G6e Instances Powered by NVIDIA’s L40S Tensor Core GPUs Now Available on Amazon SageMaker
Key Highlights
- Twice the GPU memory compared to G5 and G6 instances, enabling deployment of large language models in FP16 up to 14B parameter model on a single GPU node (G6e.xlarge), 72B parameter model on a 4 GPU node (G6e.12xlarge), and 90B parameter model on an 8 GPU node (G6e.48xlarge)
- Up to 400 Gbps of networking throughput
- Up to 384 GB GPU Memory
Use Cases
G6e instances are ideal for fine-tuning and deploying open large language models (LLMs). Our benchmarks show that G6e provides higher performance and is more cost-effective compared to G5 instances, making them an ideal fit for use in low-latency, real-time use cases such as:
- Chatbots and conversational AI
- Text generation and summarization
- Image generation and vision models
Performance
In the following two figures, we see that for long context length of 512 and 1024, G6e.2xlarge provides up to 37% better latency and 60% better throughput compared to G5.2xlarge for a Llama 3.1 8B model.
[Figure 1]
[Figure 2]
In the following two figures, we see that G5.2xlarge throws a CUDA out of memory (OOM) when deploying the LLama 3.2 11B Vision model, whereas G6e.2xlarge provides great performance.
[Figure 3]
[Figure 4]
In the following two figures, we compare G5.48xlarge (8 GPU node) with the G6e.12xlarge (4 GPU) node, which costs 35% less and is more performant.
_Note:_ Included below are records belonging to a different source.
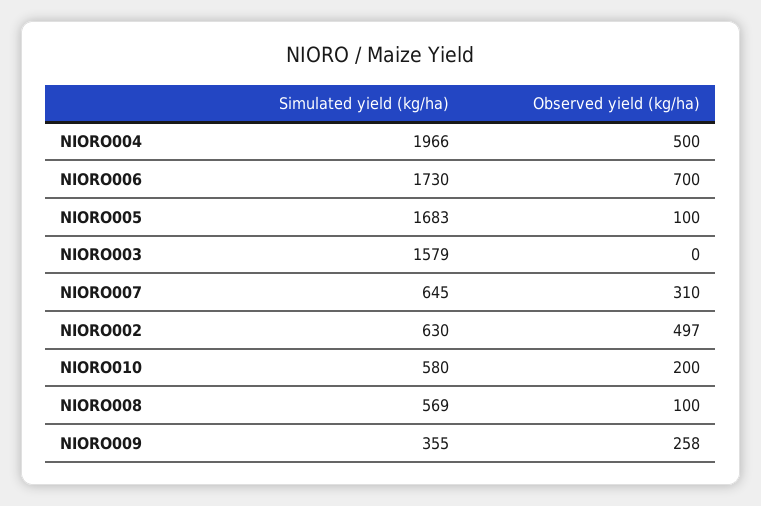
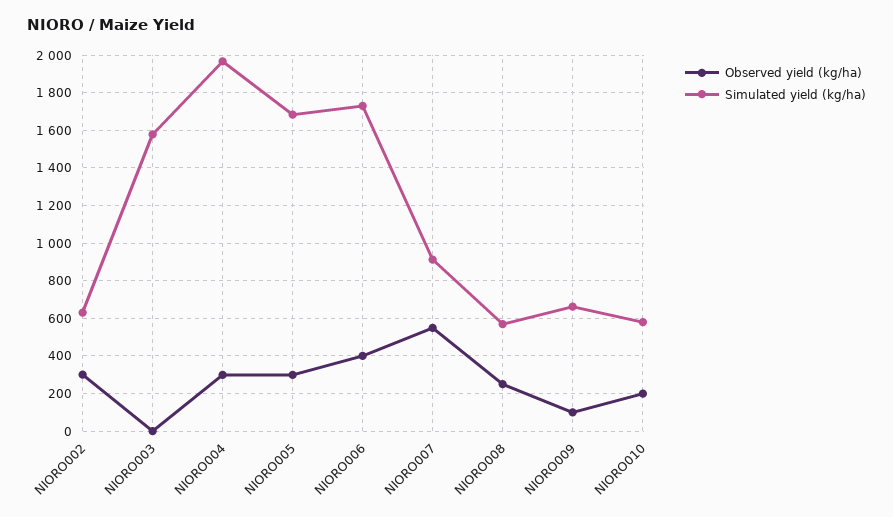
  {
    "Simulated yield (kg/ha)": {
      "NIORO004": 1966,
      "NIORO006": 1730,
      "NIORO005": 1683,
      "NIORO003": 1579,
-     "NIORO007": 645,
+     "NIORO007": 900,
      "NIORO002": 630,
      "NIORO010": 580,
      "NIORO008": 569,
-     "NIORO009": 355
+     "NIORO009": 650
    },
    "Observed yield (kg/ha)": {
-     "NIORO004": 500,
+     "NIORO004": 300,
-     "NIORO006": 700,
+     "NIORO006": 400,
-     "NIORO005": 100,
+     "NIORO005": 300,
      "NIORO003": 0,
-     "NIORO007": 310,
+     "NIORO007": 550,
-     "NIORO002": 497,
+     "NIORO002": 300,
      "NIORO010": 200,
-     "NIORO008": 100,
+     "NIORO008": 250,
-     "NIORO009": 258
+     "NIORO009": 100
    }
  }

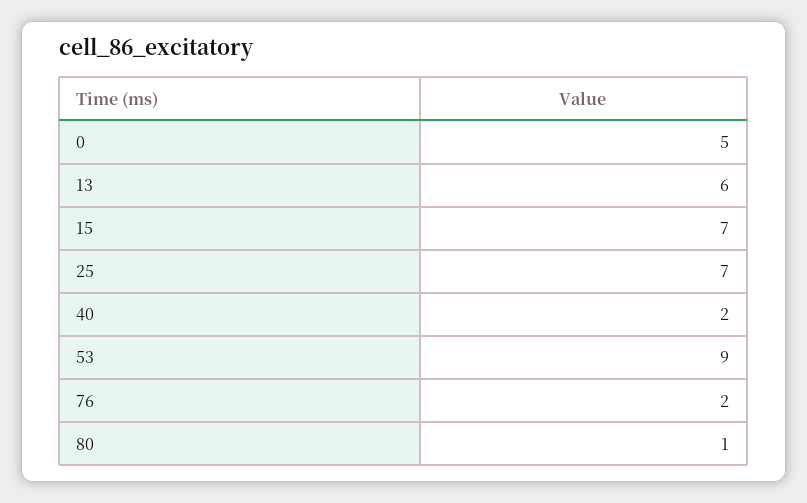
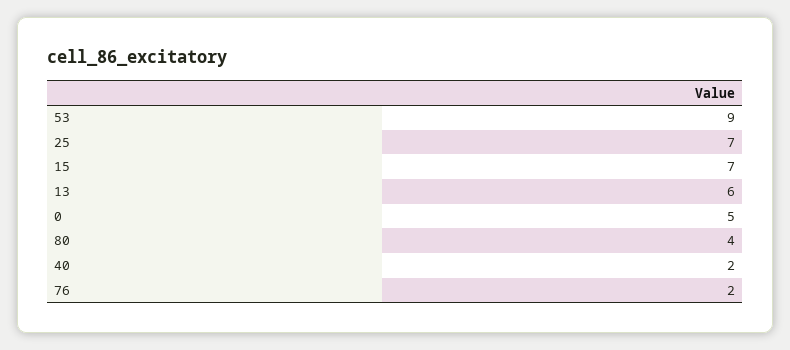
  {
    "0": 5,
    "13": 6,
    "15": 7,
    "25": 7,
    "40": 2,
    "53": 9,
    "76": 2,
-   "80": 1
+   "80": 4
  }

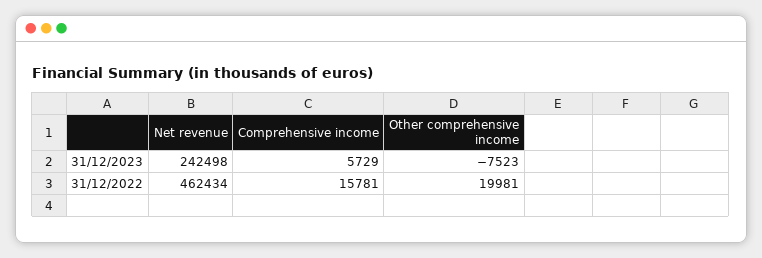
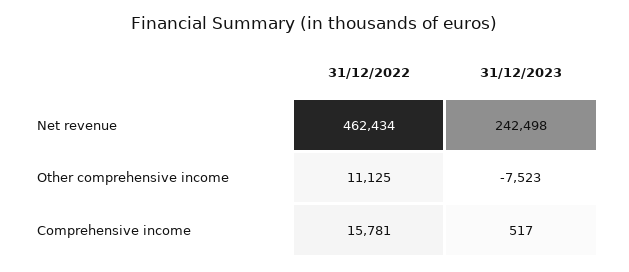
  {
    "Net revenue": {
      "31/12/2023": 242498,
      "31/12/2022": 462434
    },
    "Comprehensive income": {
-     "31/12/2023": 5729,
+     "31/12/2023": 517,
      "31/12/2022": 15781
    },
    "Other comprehensive income": {
      "31/12/2023": -7523,
-     "31/12/2022": 19981
+     "31/12/2022": 11125
    }
  }

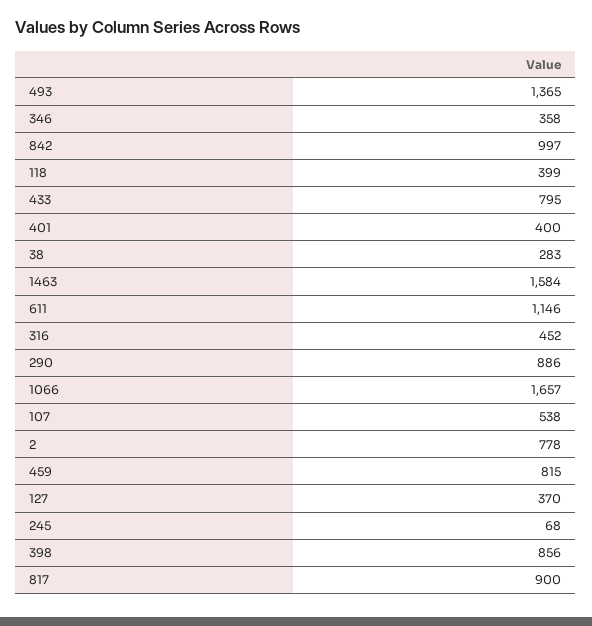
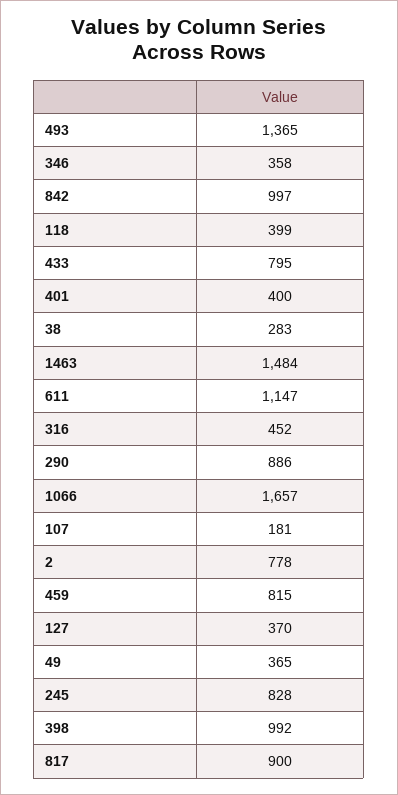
  {
    "493": 1365,
    "346": 358,
    "842": 997,
    "118": 399,
    "433": 795,
    "401": 400,
    "38": 283,
-   "1463": 1584,
+   "1463": 1484,
-   "611": 1146,
+   "611": 1147,
    "316": 452,
    "290": 886,
    "1066": 1657,
-   "107": 538,
+   "107": 181,
    "2": 778,
    "459": 815,
    "127": 370,
-   "245": 68,
+   "245": 828,
-   "398": 856,
+   "398": 992,
-   "817": 900
+   "817": 900,
+   "49": 365
  }

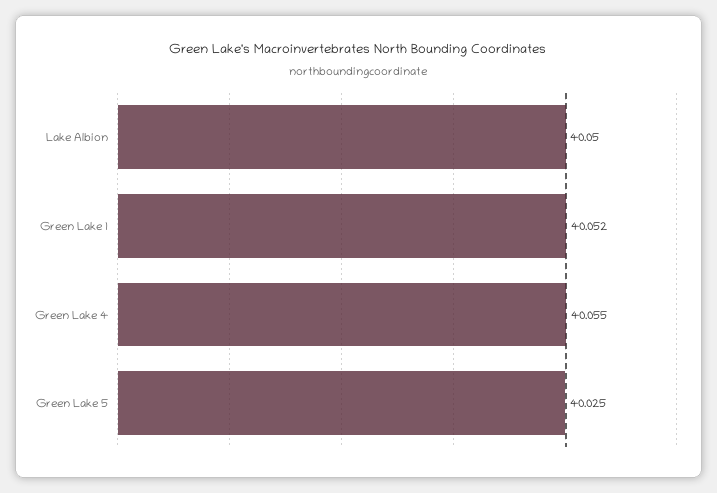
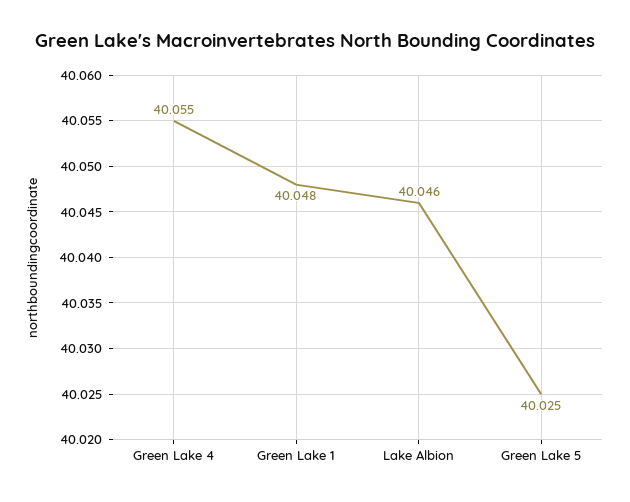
  {
-   "Lake Albion": 40.05,
+   "Lake Albion": 40.046,
-   "Green Lake 1": 40.052,
+   "Green Lake 1": 40.048,
    "Green Lake 4": 40.055,
    "Green Lake 5": 40.025
  }

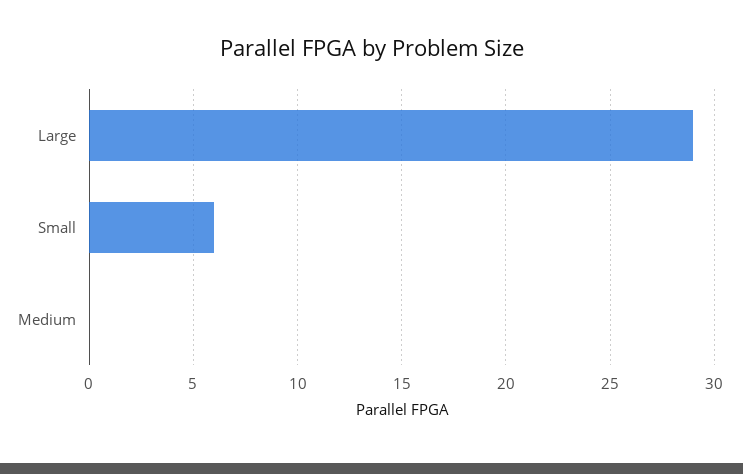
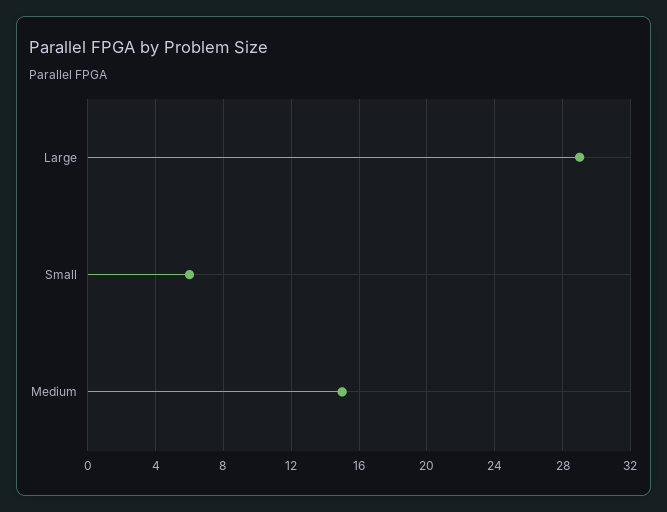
  {
    "Large": 29,
    "Small": 6,
-   "Medium": 0
+   "Medium": 15
  }

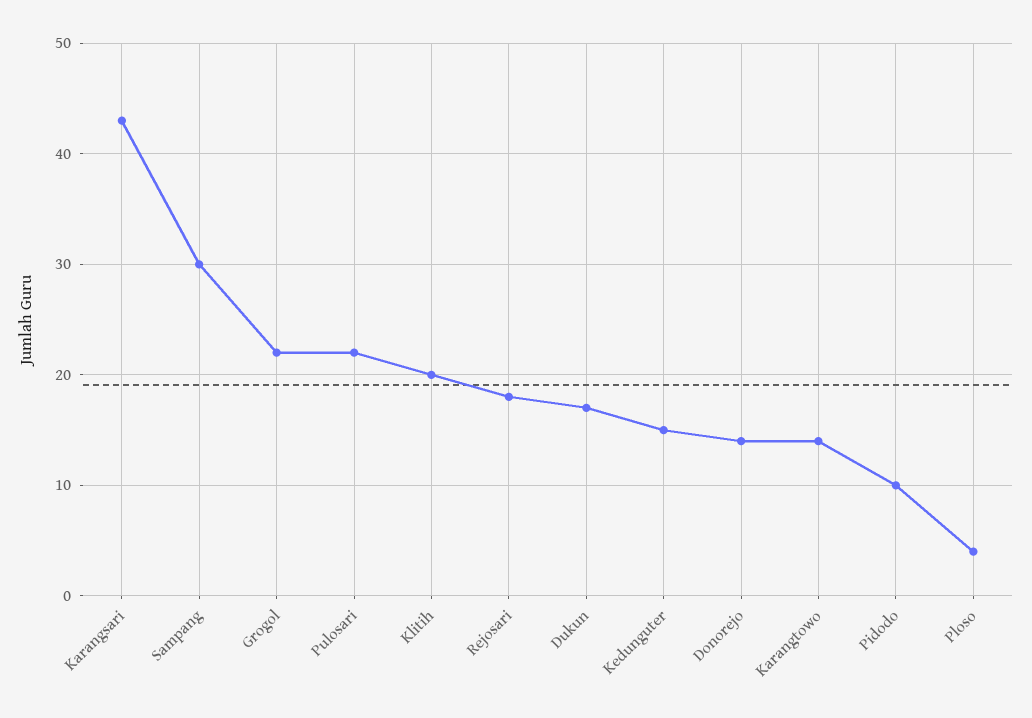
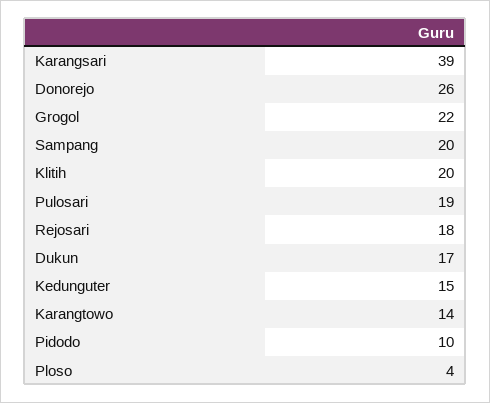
  {
-   "Karangsari": 43,
+   "Karangsari": 39,
-   "Sampang": 30,
+   "Sampang": 20,
    "Grogol": 22,
-   "Pulosari": 22,
+   "Pulosari": 19,
    "Klitih": 20,
    "Rejosari": 18,
    "Dukun": 17,
    "Kedunguter": 15,
-   "Donorejo": 14,
+   "Donorejo": 26,
    "Karangtowo": 14,
    "Pidodo": 10,
    "Ploso": 4
  }

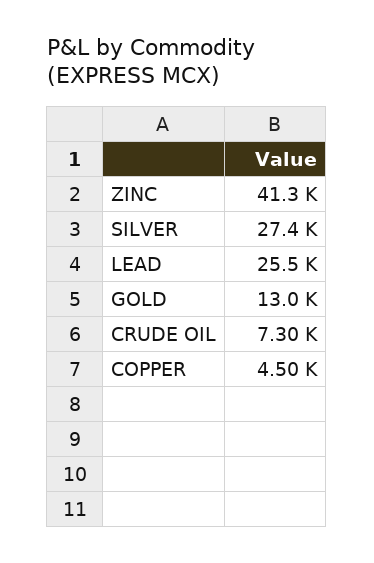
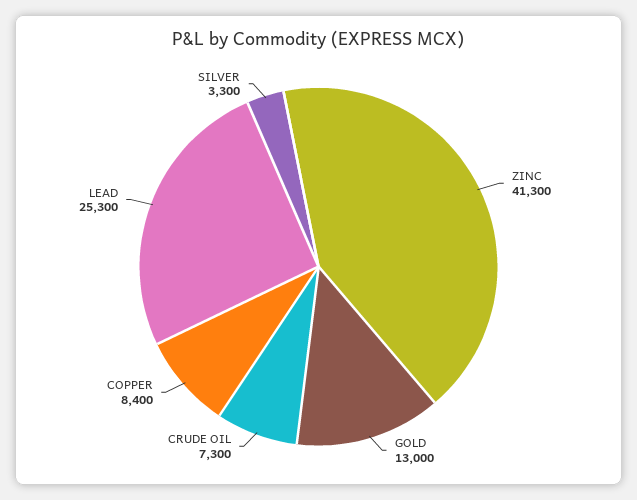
  {
    "ZINC": 41300,
-   "SILVER": 27400,
+   "SILVER": 3300,
-   "LEAD": 25500,
+   "LEAD": 25300,
    "GOLD": 13000,
    "CRUDE OIL": 7300,
-   "COPPER": 4500
+   "COPPER": 8400
  }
For higher concurrency, we see that G6e.12xlarge provides 60% lower latency and 2.5 times higher throughput.
[Figure 5]
[Figure 6]
Deployment Walkthrough
Prerequisites
- To try out this solution using SageMaker, you’ll need the following prerequisites:
- A SageMaker account
- A GPU-enabled instance (G6e.xlarge, G6e.12xlarge, or G6e.48xlarge)
- The necessary software and dependencies installed on your machine
Deployment
- You can clone the repository and use the notebook provided here.
Clean up
- To prevent incurring unnecessary charges, it’s recommended to clean up the deployed resources when you’re done using them. You can remove the deployed model with the following code:
predictor.delete_predictor()
Conclusion
G6e instances on SageMaker unlock the ability to deploy a wide variety of open source models cost-effectively. With superior memory capacity, enhanced performance, and cost-effectiveness, these instances represent a compelling solution for organizations looking to deploy and scale their AI applications. The ability to handle larger models, support longer context lengths, and maintain high throughput makes G6e instances particularly valuable for modern AI applications. Try the code to deploy with G6e.
About the Authors
- Vivek Gangasani: Senior GenAI Specialist Solutions Architect at AWS. He helps emerging GenAI companies build innovative solutions using AWS services and accelerated compute. Currently, he is focused on developing strategies for fine-tuning and optimizing the inference performance of Large Language Models. In his free time, Vivek enjoys hiking, watching movies, and trying different cuisines.
- Alan Tan: Senior Product Manager with SageMaker, leading efforts on large model inference. He’s passionate about applying machine learning to the area of analytics. Outside of work, he enjoys the outdoors.
- Pavan Kumar Madduri: Associate Solutions Architect at Amazon Web Services. He has a strong interest in designing innovative solutions in Generative AI and is passionate about helping customers harness the power of the cloud. He earned his MS in Information Technology from Arizona State University. Outside of work, he enjoys swimming and watching movies.
- Michael Nguyen: Senior Startup Solutions Architect at AWS, specializing in leveraging AI/ML to drive innovation and develop business solutions on AWS. Michael holds 12 AWS certifications and has a BS/MS in Electrical/Computer Engineering and an MBA from Penn State University, Binghamton University, and the University of Delaware.
FAQs
Q: What are the key highlights of G6e instances?
A: The key highlights of G6e instances include twice the GPU memory compared to G5 and G6 instances, up to 400 Gbps of networking throughput, and up to 384 GB GPU memory.
Q: What are the use cases for G6e instances?
A: G6e instances are ideal for fine-tuning and deploying open large language models (LLMs). Our benchmarks show that G6e provides higher performance and is more cost-effective compared to G5 instances, making them an ideal fit for use in low-latency, real-time use cases such as chatbots and conversational AI, text generation and summarization, and image generation and vision models.
Q: How do G6e instances perform compared to G5 instances?
A: Our benchmarks show that G6e provides higher performance and is more cost-effective compared to G5 instances. For long context length of 512 and 1024, G6e.2xlarge provides up to 37% better latency and 60% better throughput compared to G5.2xlarge for a Llama 3.1 8B model.